Exercise details »
Return verbatim every line from the one containing "country: Japan" through the last line of the items, including both of those lines.

Input »

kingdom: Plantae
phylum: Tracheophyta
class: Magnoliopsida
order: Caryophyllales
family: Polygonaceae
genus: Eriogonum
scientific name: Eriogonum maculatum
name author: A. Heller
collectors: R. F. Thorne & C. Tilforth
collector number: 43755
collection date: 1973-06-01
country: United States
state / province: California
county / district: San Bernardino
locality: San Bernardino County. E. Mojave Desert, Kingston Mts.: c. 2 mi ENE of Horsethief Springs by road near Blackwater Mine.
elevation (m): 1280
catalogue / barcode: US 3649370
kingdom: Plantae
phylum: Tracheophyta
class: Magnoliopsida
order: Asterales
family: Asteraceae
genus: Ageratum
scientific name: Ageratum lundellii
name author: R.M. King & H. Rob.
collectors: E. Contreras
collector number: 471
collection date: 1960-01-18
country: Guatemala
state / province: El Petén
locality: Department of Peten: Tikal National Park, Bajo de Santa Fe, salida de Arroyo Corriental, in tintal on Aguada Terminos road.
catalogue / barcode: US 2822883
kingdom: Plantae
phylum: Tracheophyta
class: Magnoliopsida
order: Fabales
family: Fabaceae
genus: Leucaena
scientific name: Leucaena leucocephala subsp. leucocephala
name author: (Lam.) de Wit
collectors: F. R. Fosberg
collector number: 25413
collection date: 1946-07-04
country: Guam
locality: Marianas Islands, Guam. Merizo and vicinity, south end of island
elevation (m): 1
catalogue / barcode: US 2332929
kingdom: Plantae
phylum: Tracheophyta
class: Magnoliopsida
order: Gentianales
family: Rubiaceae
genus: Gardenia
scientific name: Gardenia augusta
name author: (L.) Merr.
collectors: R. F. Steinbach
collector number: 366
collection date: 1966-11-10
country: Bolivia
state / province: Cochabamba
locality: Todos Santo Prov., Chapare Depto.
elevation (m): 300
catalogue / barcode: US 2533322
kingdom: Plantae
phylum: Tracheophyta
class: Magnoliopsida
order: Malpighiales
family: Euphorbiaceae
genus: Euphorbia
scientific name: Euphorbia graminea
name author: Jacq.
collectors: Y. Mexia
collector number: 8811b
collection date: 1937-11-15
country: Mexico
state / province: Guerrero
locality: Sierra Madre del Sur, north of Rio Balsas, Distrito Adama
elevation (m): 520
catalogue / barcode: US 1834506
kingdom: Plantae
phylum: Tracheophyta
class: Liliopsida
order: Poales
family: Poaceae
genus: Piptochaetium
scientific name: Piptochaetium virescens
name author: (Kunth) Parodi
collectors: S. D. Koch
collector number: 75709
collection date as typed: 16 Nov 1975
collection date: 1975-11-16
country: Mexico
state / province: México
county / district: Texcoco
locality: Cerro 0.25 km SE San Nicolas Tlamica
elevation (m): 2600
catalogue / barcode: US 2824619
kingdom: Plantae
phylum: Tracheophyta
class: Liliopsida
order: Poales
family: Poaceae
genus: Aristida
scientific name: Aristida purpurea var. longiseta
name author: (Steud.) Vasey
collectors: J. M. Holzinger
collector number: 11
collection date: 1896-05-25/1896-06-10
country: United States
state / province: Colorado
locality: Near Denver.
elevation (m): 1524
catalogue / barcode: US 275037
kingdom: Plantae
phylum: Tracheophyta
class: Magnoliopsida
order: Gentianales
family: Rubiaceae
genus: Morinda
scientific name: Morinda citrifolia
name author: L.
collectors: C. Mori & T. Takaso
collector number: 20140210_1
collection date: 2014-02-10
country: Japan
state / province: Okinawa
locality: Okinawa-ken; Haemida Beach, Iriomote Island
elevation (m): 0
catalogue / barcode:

Correct output »
country: Japan
state / province: Okinawa
locality: Okinawa-ken; Haemida Beach, Iriomote Island
elevation (m): 0
catalogue / barcode:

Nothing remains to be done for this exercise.